■ Exercise details
Give the count of lines in the data that include "Figure", with no other words.

■ Supplied information
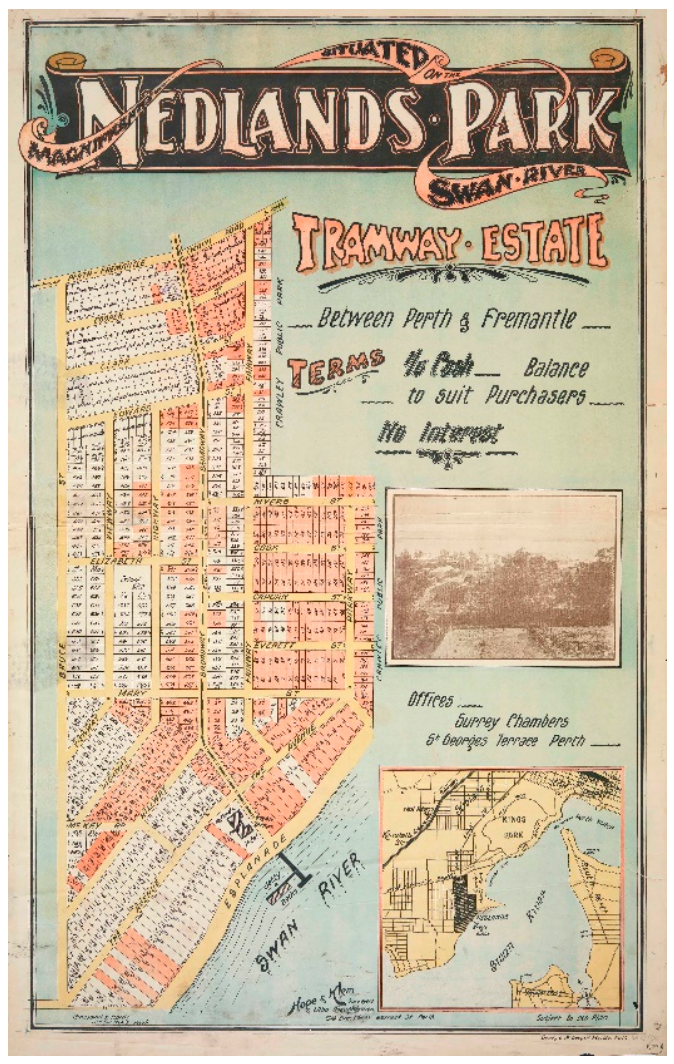
Figure 4. Nedlands Park Tramway Estate map. Source: Battye Library.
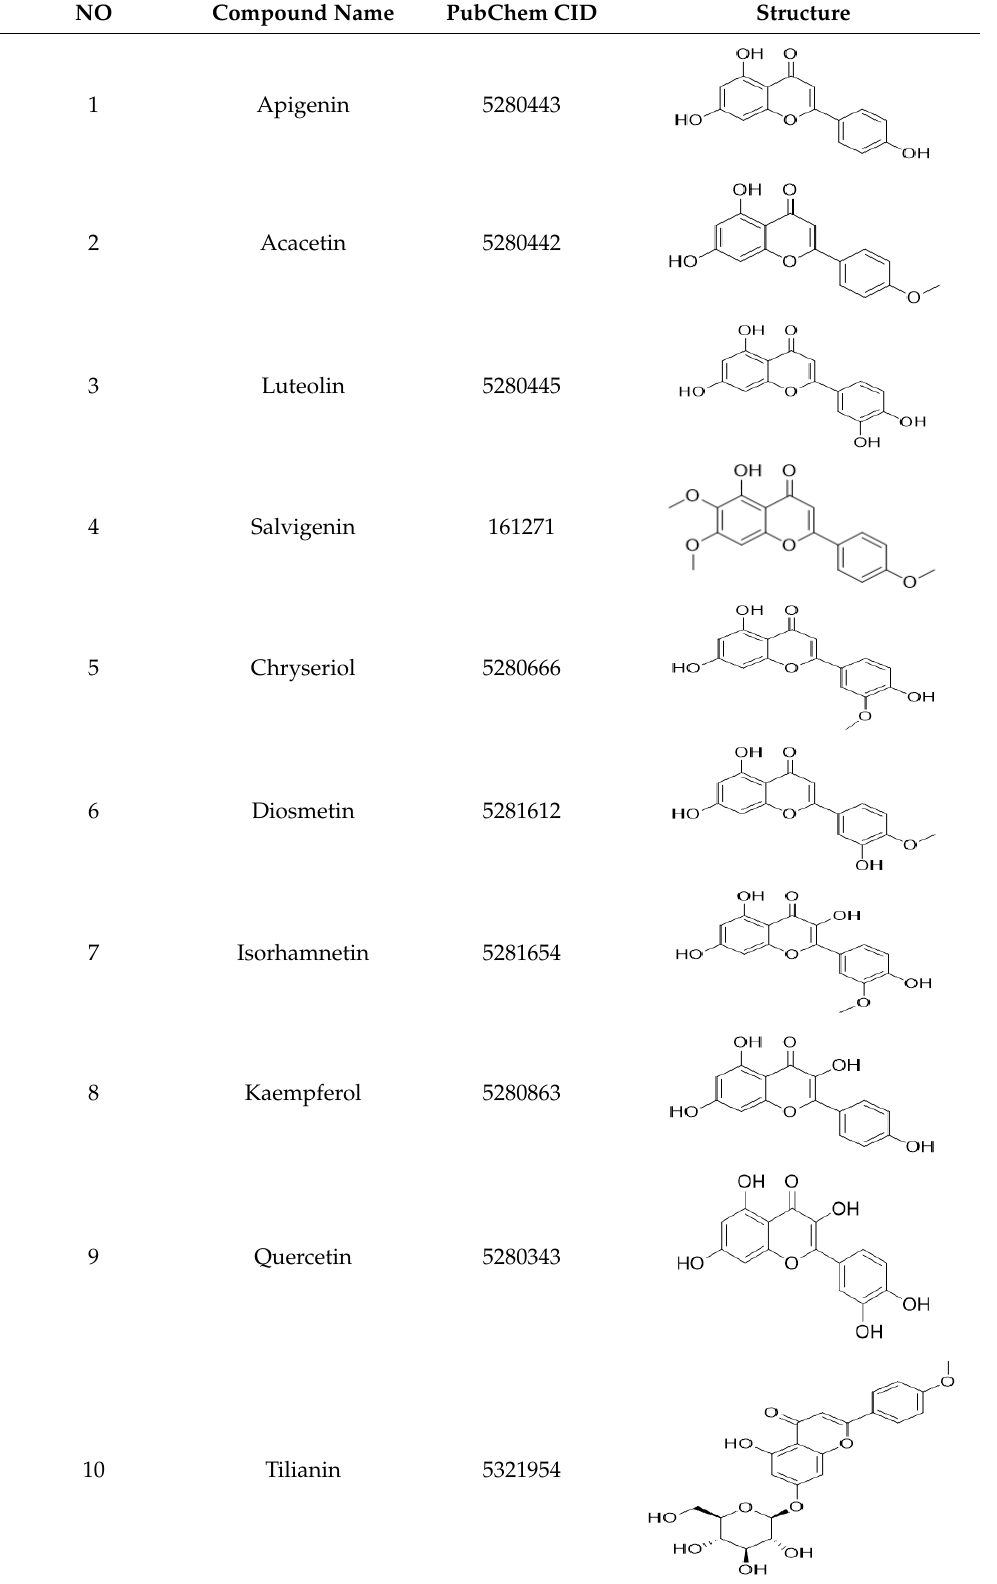
Table 2. The chemical structure of flavonoids in TFDM.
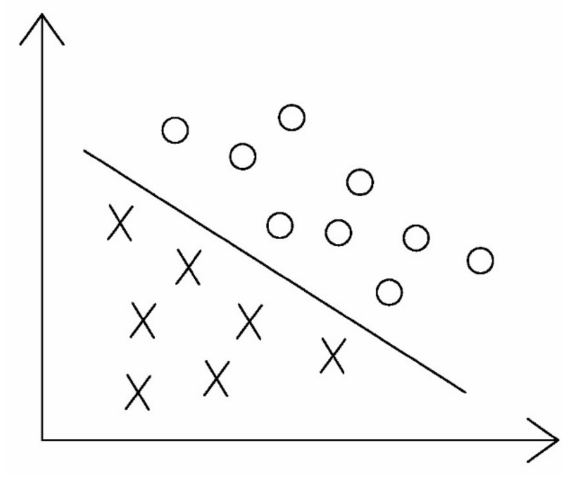
Figure 1. Hyperplane diagram in linear classification.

■ Completed exercise
2